Mycolic acids from Mycobacterium phlei and M. bovis cell wall skeletons (CWSs) were analyzed by HPLC. After saponifying lyophilized CWSs in methanolic KOH, the mycolic acids were quantitatively extracted into chloroform. Aliquots of the CWS mycolic acid extracts were then derivatized prior to HPLC analysis with a UV reagent, p-bromophenacylbromide (PBPB), and three fluorescent reagents, 4-bromomethyl-6,7-dimethoxycoumarin, 4-bromomethyl-7-acetoxycoumarin and 3-bromomethyl-7-methoxy-1,4-benzoxazin-2-one. A synthetic α-branched carboxylic acid was derivatized with the same reagents and used as an internal standard along with the mycolic acids. The derivatized samples were analyzed by reversed-phase HPLC on a Waters Novapak C 18, 4 μm particle size, 150 mm × 3.9 mm stainless-steel column. Two solvent systems were used: (1) methanol and methylene chloride with the column at 30°C, and (2) methanol and isopropanol with the column at 50°C. Detection sensitivity with the fluorescent reagents was 16–50 times greater than the sensitivity observed with PBPB-derivatized samples. Unique mycolic acid elution profiles for the two mycobacterial species could be achieved with each of the solvent systems and derivatization reagents tested.
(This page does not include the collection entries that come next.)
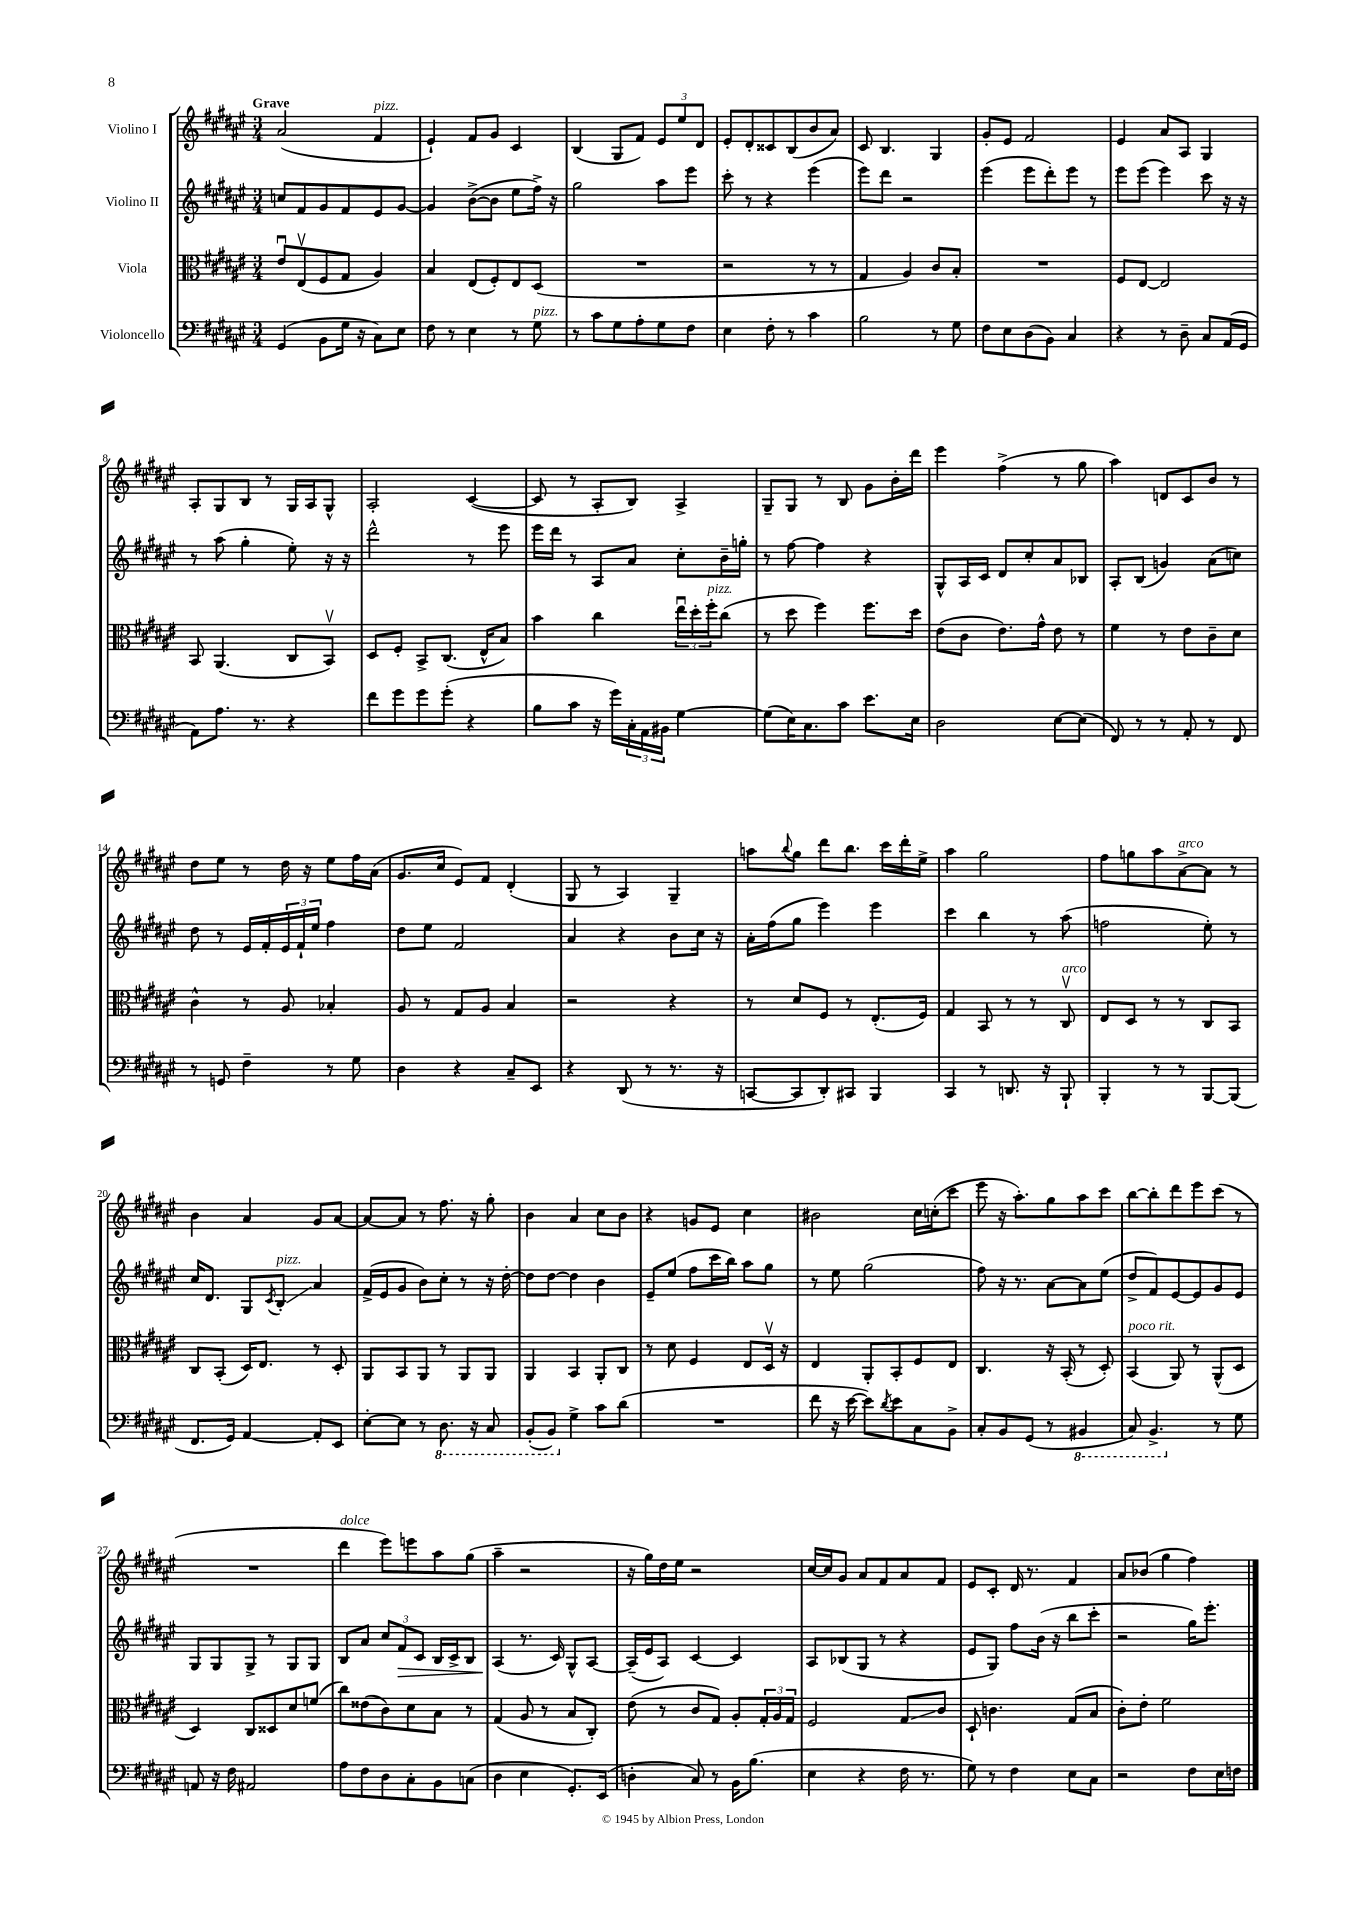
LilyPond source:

<<
\new StaffGroup <<
\new Staff = "s0" \with { instrumentName = "Violino I" } {
    \clef treble \key fis \major \numericTimeSignature \time 3/4 \tempo "Grave"
    ais'2( fis'4^\markup { \italic "pizz." } |
    eis'4-!) fis'8 gis'8 cis'4 |
    b4( gis8 fis'8) \tuplet 3/2 { eis'8 eis''8 dis'8 } |
    eis'8-. dis'8-. cisis'8 b8( b'8 ais'8) |
    cis'8 b4. gis4 |
    gis'8-. eis'8 fis'2 |
    eis'4 ais'8 ais8 gis4 |
    ais8-. gis8 b8 r8 gis16 ais16 gis8-^ |
    ais2-. cis'4~( |
    cis'8 r8 ais8-. b8) ais4-> |
    gis8-- gis8 r8 b8 gis'8 b'16-. dis'''16 |
    eis'''4 fis''4->( r8 gis''8 |
    ais''4) d'8 cis'8 b'8 r8 |
    dis''8 eis''8 r8 dis''16 r16 eis''8 fis''16 ais'16( |
    gis'8. cis''16 eis'8) fis'8 dis'4-.( |
    gis8 r8 ais4) gis4-- |
    a''8 \appoggiatura { b''8 } gis''8 dis'''8 b''8. cis'''16 dis'''16-. eis''16-> |
    ais''4 gis''2 |
    fis''8 g''8 ais''8 ais'8~->^\markup { \italic "arco" } ais'8 r8 |
    b'4 ais'4 gis'8 ais'8~ |
    ais'8~ ais'8 r8 fis''8. r16 gis''8-. |
    b'4 ais'4 cis''8 b'8 |
    r4 g'8 eis'8 cis''4 |
    bis'2 cis''16 c''16-.( cis'''8 |
    eis'''8 r16 ais''8.-.) gis''8 ais''8 cis'''8 |
    b''8~ b''8-. dis'''8 eis'''8 cis'''8( r8 |
    R2. |
    dis'''4^\markup { \italic "dolce" } eis'''8) e'''8 ais''8 gis''8( |
    ais''4-- r2 |
    r16 gis''16) dis''16 eis''16 r2 |
    cis''16~ cis''16 gis'8 ais'8 fis'8 ais'8 fis'8 |
    eis'8 cis'8-. dis'16 r8. fis'4 |
    ais'8 bes'8( gis''4 fis''4) \bar "|." |
}
\new Staff = "s1" \with { instrumentName = "Violino II" } {
    \clef treble \key fis \major \numericTimeSignature \time 3/4
    c''8 fis'8 gis'8 fis'8 eis'8 gis'8~ |
    gis'4 b'8~->( b'8 eis''8 fis''16->) r16 |
    gis''2 ais''8 eis'''8 |
    cis'''8-. r8 r4 eis'''4( |
    eis'''8) dis'''8 r2 |
    eis'''4( eis'''8 dis'''8-.) eis'''8 r8 |
    eis'''8 eis'''8( eis'''4) cis'''8 r16 r16 |
    r8 ais''8( gis''4-. eis''8-.) r16 r16 |
    dis'''2-^ r8 eis'''8 |
    eis'''16 dis'''16 r8 ais8 ais'8 cis''8-. b'16-- g''16-. |
    r8 fis''8~ fis''4 r4 |
    gis8-^ ais16 cis'16 dis'8 cis''8-. ais'8 bes8 |
    ais8-. b8( g'4) ais'8( c''8) |
    dis''8 r8 eis'16 fis'16-. \tuplet 3/2 { eis'16 fis'16-! eis''16 } fis''4 |
    dis''8 eis''8 fis'2 |
    ais'4 r4 b'8 cis''16 r16 |
    ais'16-. fis''16( gis''8 eis'''4) eis'''4 |
    cis'''4 b''4 r8 ais''8( |
    f''2 eis''8-.) r8 |
    cis''16 dis'8. gis8 \acciaccatura { cis'8 } b8-.\glissando^\markup { \italic "pizz." } ais'4 |
    fis'16->( eis'16 gis'8 b'8) cis''8-. r8 r16 dis''16~-. |
    dis''8 dis''8~ dis''4 b'4 |
    eis'8-- eis''8( fis''8 cis'''16 b''16) ais''8 gis''8 |
    r8 eis''8 gis''2( |
    fis''8) r16 r8. ais'8~ ais'8 eis''8( |
    dis''8-> fis'8) eis'8~ eis'8 gis'8 eis'8 |
    gis8 gis8 gis8-> r8 gis8 gis8 |
    b8 ais'8 \tuplet 3/2 { cis''8 fis'8\> cis'8 } b16 cis'16-> b8 |
    ais4\!( r8. cis'16) gis8-^ ais8~ |
    ais16--( eis'16 ais8) cis'4~ cis'4 |
    ais8 bes8( gis8 r8 r4 |
    eis'8 gis8) fis''8 b'16( r16 b''8 cis'''8-. |
    r2 gis''16) eis'''8.-. \bar "|." |
}
\new Staff = "s2" \with { instrumentName = "Viola" } {
    \clef alto \key fis \major \numericTimeSignature \time 3/4
    eis'8\downbow eis8\upbow( fis8 gis8 ais4) |
    b4 eis8( fis8-.) eis8 dis8( |
    R2. |
    r2 r8 r8 |
    gis4 ais4) cis'8 b8-. |
    R2. |
    fis8 eis8~ eis2 |
    b,8 ais,4.( cis8 b,8\upbow) |
    dis8 fis8-. b,8-> cis8.( eis16-^ b8) |
    b'4 cis''4 \tuplet 3/2 { eis''16\downbow dis''16-. fis''16-.^\markup { \italic "pizz." } } cis''8( |
    r8 dis''8 fis''4) fis''8. dis''16 |
    eis'8( cis'8 eis'8.) gis'16-^ eis'8 r8 |
    fis'4 r8 eis'8 cis'8-- dis'8 |
    cis'4-^ r8 ais8 bes4-. |
    ais8 r8 gis8 ais8 b4 |
    r2 r4 |
    r8 dis'8 fis8 r8 eis8.-.( fis16) |
    gis4 b,8 r8 r8 cis8\upbow^\markup { \italic "arco" } |
    eis8 dis8 r8 r8 cis8 b,8 |
    cis8 b,8-.( dis16) eis8. r8 dis8-. |
    ais,8 b,8 ais,8 r8 ais,8 ais,8 |
    ais,4 b,4 ais,8-. cis8 |
    r8 dis'8 fis4 eis8 dis16\upbow r16 |
    eis4 ais,8-. b,8-. fis8 eis8 |
    cis4. r16 b,16-.( r8 dis8-.) |
    b,4^\markup { \italic "poco rit." }( ais,8) r8 ais,8-^( dis8 |
    dis4) cis8 disis8 dis'8 f'8( |
    cis''8) eisis'8( cis'8) dis'8 b8 r8 |
    gis4( ais8 r8 b8 cis8-.) |
    eis'8( r8 cis'8 gis8) ais8-. \tuplet 3/2 { gis16-. ais16 gis16 } |
    fis2 gis8\glissando cis'8 |
    dis8-! c'4. gis8( b8 |
    cis'8-.) eis'8-. fis'2 \bar "|." |
}
\new Staff = "s3" \with { instrumentName = "Violoncello" } {
    \clef bass \key fis \major \numericTimeSignature \time 3/4
    gis,4( b,8 gis16 r16 cis8) eis8 |
    fis8 r8 eis4 r8 gis8^\markup { \italic "pizz." } |
    r8 cis'8 gis8 ais8-. gis8 fis8 |
    eis4 fis8-. r8 cis'4 |
    b2 r8 gis8 |
    fis8 eis8 dis8( b,8) cis4 |
    r4 r8 dis8-- cis8 ais,16( gis,16 |
    ais,8) ais8. r8. r4 |
    fis'8 gis'8 gis'8 gis'8-.( r4 |
    b8 cis'8 r16 gis'16) \tuplet 3/2 { cis16-. ais,16 bis,16 } gis4~ |
    gis8( eis16) cis8. cis'8 eis'8. eis16 |
    dis2 eis8~ eis8( |
    fis,8) r8 r8 ais,8-. r8 fis,8 |
    r8 g,8 fis4-- r8 gis8 |
    dis4 r4 cis8-- eis,8 |
    r4 dis,8( r8 r8. r16 |
    c,8~ c,8 dis,8-.) cis,8 b,,4 |
    cis,4 r8 d,8. r16 b,,8-! |
    b,,4-. r8 r8 b,,8~ b,,8( |
    fis,8. gis,16) ais,4~ ais,8-. eis,8 |
    eis8~-. eis8 r8 \ottava #-1 dis,8. r16 cis,8 |
    b,,8-.( b,,8) \ottava #0 gis4-> cis'8 dis'8( |
    R2. |
    fis'8 r16 eis'16~ eis'8) \acciaccatura { dis'8 } eis'8 cis8 b,8-> |
    cis8-. b,8 gis,8( r8 \ottava #-1 bis,,4 |
    cis,8) b,,4.-> \ottava #0 r8 gis8 |
    a,8 r16 fis16 ais,2 |
    ais8 fis8 dis8 cis8-. b,8 c8( |
    dis4 eis4 gis,8.-.) eis,16( |
    d4-. cis8) r8 b,16 b8.( |
    eis4 r4 fis16 r8. |
    gis8) r8 fis4 eis8 cis8 |
    r2 fis8 eis16 f16 \bar "|." |
}
>>
>>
Thus, the HPLC analysis of pre-column derivatized mycolic acids was useful as a means of rapidly identifying mycobacterial species. Replacement of methylene chloride with isopropanol and PBPB with a fluorescent derivatizing reagent could increase the safety and sensitivity of the assay, and make it more useful for the clinical identification of mycobacterial infections.